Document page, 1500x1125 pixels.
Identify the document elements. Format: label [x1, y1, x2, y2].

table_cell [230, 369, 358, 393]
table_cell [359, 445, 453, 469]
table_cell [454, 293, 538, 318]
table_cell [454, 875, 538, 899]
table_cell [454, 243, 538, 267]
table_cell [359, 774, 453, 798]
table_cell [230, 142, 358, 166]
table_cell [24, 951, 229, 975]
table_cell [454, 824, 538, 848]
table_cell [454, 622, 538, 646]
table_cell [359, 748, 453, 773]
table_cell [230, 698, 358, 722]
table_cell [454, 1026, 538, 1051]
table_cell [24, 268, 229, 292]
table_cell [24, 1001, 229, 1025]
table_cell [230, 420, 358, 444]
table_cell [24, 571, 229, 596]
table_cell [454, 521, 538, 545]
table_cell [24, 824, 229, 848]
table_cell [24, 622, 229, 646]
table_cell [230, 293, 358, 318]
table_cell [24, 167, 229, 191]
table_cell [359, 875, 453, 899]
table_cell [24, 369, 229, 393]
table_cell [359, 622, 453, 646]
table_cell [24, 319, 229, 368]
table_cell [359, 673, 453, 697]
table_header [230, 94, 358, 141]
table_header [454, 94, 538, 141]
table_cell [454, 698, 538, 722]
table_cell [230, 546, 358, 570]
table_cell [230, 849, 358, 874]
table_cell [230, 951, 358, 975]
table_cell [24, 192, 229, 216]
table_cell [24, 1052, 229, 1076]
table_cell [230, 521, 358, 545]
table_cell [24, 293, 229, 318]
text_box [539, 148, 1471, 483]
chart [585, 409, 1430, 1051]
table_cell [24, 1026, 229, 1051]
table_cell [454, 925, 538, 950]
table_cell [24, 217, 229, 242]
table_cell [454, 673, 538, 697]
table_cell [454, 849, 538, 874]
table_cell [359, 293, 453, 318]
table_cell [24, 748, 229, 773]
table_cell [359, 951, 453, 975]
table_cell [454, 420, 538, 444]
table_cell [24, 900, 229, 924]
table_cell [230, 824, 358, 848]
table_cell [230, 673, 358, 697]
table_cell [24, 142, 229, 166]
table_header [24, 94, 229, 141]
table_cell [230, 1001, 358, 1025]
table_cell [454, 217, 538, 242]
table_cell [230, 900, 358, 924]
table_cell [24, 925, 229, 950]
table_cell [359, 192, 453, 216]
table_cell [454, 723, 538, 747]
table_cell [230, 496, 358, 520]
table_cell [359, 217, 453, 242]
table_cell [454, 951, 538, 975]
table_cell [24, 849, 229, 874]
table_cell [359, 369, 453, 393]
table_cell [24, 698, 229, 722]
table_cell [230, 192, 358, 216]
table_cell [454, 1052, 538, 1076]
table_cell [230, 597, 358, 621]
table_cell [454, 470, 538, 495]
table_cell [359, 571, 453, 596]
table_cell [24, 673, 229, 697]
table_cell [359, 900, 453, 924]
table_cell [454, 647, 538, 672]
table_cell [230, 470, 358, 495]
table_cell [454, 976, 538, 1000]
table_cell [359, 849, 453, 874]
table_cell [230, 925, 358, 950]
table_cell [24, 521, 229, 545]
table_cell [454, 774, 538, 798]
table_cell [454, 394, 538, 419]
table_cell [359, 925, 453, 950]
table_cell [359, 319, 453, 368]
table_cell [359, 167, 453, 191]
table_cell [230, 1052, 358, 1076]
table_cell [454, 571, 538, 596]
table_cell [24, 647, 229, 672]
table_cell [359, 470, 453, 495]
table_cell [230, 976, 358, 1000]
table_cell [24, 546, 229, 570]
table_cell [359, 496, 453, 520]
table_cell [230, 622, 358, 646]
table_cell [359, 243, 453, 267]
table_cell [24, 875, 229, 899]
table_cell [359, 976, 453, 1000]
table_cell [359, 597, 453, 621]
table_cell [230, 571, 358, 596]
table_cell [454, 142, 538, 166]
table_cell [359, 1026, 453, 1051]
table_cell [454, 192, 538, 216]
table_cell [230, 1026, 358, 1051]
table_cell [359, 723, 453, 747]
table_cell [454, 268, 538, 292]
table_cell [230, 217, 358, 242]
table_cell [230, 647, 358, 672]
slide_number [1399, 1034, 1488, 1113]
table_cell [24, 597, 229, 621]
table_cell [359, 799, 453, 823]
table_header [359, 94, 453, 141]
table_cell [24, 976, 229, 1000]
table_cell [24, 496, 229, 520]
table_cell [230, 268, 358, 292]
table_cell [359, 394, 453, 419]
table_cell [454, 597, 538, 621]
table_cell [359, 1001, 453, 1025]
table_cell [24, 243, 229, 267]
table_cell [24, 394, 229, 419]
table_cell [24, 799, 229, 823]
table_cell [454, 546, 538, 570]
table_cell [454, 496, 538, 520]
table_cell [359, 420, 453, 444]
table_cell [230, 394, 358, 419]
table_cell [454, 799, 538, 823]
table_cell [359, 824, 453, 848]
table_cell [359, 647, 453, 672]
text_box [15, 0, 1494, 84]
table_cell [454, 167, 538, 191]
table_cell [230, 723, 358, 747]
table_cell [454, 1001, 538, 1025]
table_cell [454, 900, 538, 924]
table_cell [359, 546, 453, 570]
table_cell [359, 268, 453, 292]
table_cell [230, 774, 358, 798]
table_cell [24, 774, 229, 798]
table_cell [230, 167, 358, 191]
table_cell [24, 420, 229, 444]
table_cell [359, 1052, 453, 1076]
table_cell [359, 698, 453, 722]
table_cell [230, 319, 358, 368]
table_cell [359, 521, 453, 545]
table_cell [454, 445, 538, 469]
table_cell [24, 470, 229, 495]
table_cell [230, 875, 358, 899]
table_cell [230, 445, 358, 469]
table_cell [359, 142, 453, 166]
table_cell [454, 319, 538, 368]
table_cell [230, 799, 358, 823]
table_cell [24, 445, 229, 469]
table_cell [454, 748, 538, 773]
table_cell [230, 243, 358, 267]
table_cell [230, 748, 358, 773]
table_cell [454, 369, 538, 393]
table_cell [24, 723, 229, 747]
● ● ● ●
• [Problem details]:
Word for word, write out the entire listing once more.

• [Response]:
Document page, 1500x1125 pixels.
Identify the document elements. Format: label [x1, y1, x2, y2].

table_cell [230, 369, 358, 393]
table_cell [359, 445, 453, 469]
table_cell [454, 293, 538, 318]
table_cell [454, 875, 538, 899]
table_cell [454, 243, 538, 267]
table_cell [359, 774, 453, 798]
table_cell [230, 142, 358, 166]
table_cell [24, 951, 229, 975]
table_cell [454, 824, 538, 848]
table_cell [454, 622, 538, 646]
table_cell [359, 748, 453, 773]
table_cell [230, 698, 358, 722]
table_cell [454, 1026, 538, 1051]
table_cell [24, 268, 229, 292]
table_cell [24, 1001, 229, 1025]
table_cell [230, 420, 358, 444]
table_cell [24, 571, 229, 596]
table_cell [454, 521, 538, 545]
table_cell [24, 824, 229, 848]
table_cell [24, 622, 229, 646]
table_cell [230, 293, 358, 318]
table_cell [24, 167, 229, 191]
table_cell [359, 875, 453, 899]
table_cell [24, 369, 229, 393]
table_cell [359, 622, 453, 646]
table_cell [24, 319, 229, 368]
table_cell [359, 673, 453, 697]
table_header [230, 94, 358, 141]
table_header [454, 94, 538, 141]
table_cell [454, 698, 538, 722]
table_cell [230, 546, 358, 570]
table_cell [230, 849, 358, 874]
table_cell [230, 951, 358, 975]
table_cell [24, 192, 229, 216]
table_cell [24, 1052, 229, 1076]
table_cell [230, 521, 358, 545]
table_cell [24, 293, 229, 318]
text_box [539, 148, 1471, 483]
chart [585, 409, 1430, 1051]
table_cell [24, 1026, 229, 1051]
table_cell [454, 925, 538, 950]
table_cell [24, 217, 229, 242]
table_cell [454, 673, 538, 697]
table_cell [454, 849, 538, 874]
table_cell [359, 293, 453, 318]
table_cell [24, 748, 229, 773]
table_cell [359, 951, 453, 975]
table_cell [454, 420, 538, 444]
table_cell [24, 900, 229, 924]
table_cell [230, 824, 358, 848]
table_cell [230, 673, 358, 697]
table_cell [24, 142, 229, 166]
table_header [24, 94, 229, 141]
table_cell [230, 1001, 358, 1025]
table_cell [454, 217, 538, 242]
table_cell [230, 900, 358, 924]
table_cell [24, 925, 229, 950]
table_cell [359, 192, 453, 216]
table_cell [454, 723, 538, 747]
table_cell [230, 496, 358, 520]
table_cell [359, 217, 453, 242]
table_cell [454, 951, 538, 975]
table_cell [24, 849, 229, 874]
table_cell [359, 369, 453, 393]
table_cell [24, 698, 229, 722]
table_cell [230, 192, 358, 216]
table_cell [454, 1052, 538, 1076]
table_cell [230, 597, 358, 621]
table_cell [454, 470, 538, 495]
table_cell [359, 571, 453, 596]
table_cell [24, 673, 229, 697]
table_cell [359, 900, 453, 924]
table_cell [454, 647, 538, 672]
table_cell [230, 470, 358, 495]
table_cell [454, 976, 538, 1000]
table_cell [359, 849, 453, 874]
table_cell [230, 925, 358, 950]
table_cell [24, 521, 229, 545]
table_cell [454, 774, 538, 798]
table_cell [454, 394, 538, 419]
table_cell [359, 925, 453, 950]
table_cell [359, 319, 453, 368]
table_cell [359, 167, 453, 191]
table_cell [230, 1052, 358, 1076]
table_cell [454, 571, 538, 596]
table_cell [24, 647, 229, 672]
table_cell [359, 470, 453, 495]
table_cell [230, 976, 358, 1000]
table_cell [24, 546, 229, 570]
table_cell [359, 496, 453, 520]
table_cell [230, 622, 358, 646]
table_cell [359, 243, 453, 267]
table_cell [24, 875, 229, 899]
table_cell [359, 976, 453, 1000]
table_cell [359, 597, 453, 621]
table_cell [230, 571, 358, 596]
table_cell [454, 142, 538, 166]
table_cell [359, 1026, 453, 1051]
table_cell [454, 192, 538, 216]
table_cell [230, 1026, 358, 1051]
table_cell [359, 723, 453, 747]
table_cell [454, 268, 538, 292]
table_cell [230, 217, 358, 242]
table_cell [230, 647, 358, 672]
slide_number [1399, 1034, 1488, 1113]
table_cell [24, 597, 229, 621]
table_cell [359, 799, 453, 823]
table_header [359, 94, 453, 141]
table_cell [24, 976, 229, 1000]
table_cell [24, 496, 229, 520]
table_cell [230, 268, 358, 292]
table_cell [359, 394, 453, 419]
table_cell [454, 597, 538, 621]
table_cell [359, 1001, 453, 1025]
table_cell [24, 243, 229, 267]
table_cell [24, 394, 229, 419]
table_cell [24, 799, 229, 823]
table_cell [454, 546, 538, 570]
table_cell [454, 496, 538, 520]
table_cell [359, 420, 453, 444]
table_cell [230, 394, 358, 419]
table_cell [454, 799, 538, 823]
table_cell [359, 824, 453, 848]
table_cell [359, 647, 453, 672]
text_box [15, 0, 1494, 84]
table_cell [454, 167, 538, 191]
table_cell [230, 723, 358, 747]
table_cell [454, 1001, 538, 1025]
table_cell [454, 900, 538, 924]
table_cell [359, 546, 453, 570]
table_cell [359, 268, 453, 292]
table_cell [230, 774, 358, 798]
table_cell [24, 774, 229, 798]
table_cell [230, 167, 358, 191]
table_cell [24, 420, 229, 444]
table_cell [359, 1052, 453, 1076]
table_cell [359, 698, 453, 722]
table_cell [230, 319, 358, 368]
table_cell [359, 521, 453, 545]
table_cell [454, 445, 538, 469]
table_cell [24, 470, 229, 495]
table_cell [230, 875, 358, 899]
table_cell [230, 445, 358, 469]
table_cell [359, 142, 453, 166]
table_cell [454, 319, 538, 368]
table_cell [230, 799, 358, 823]
table_cell [24, 445, 229, 469]
table_cell [454, 748, 538, 773]
table_cell [230, 243, 358, 267]
table_cell [230, 748, 358, 773]
table_cell [454, 369, 538, 393]
table_cell [24, 723, 229, 747]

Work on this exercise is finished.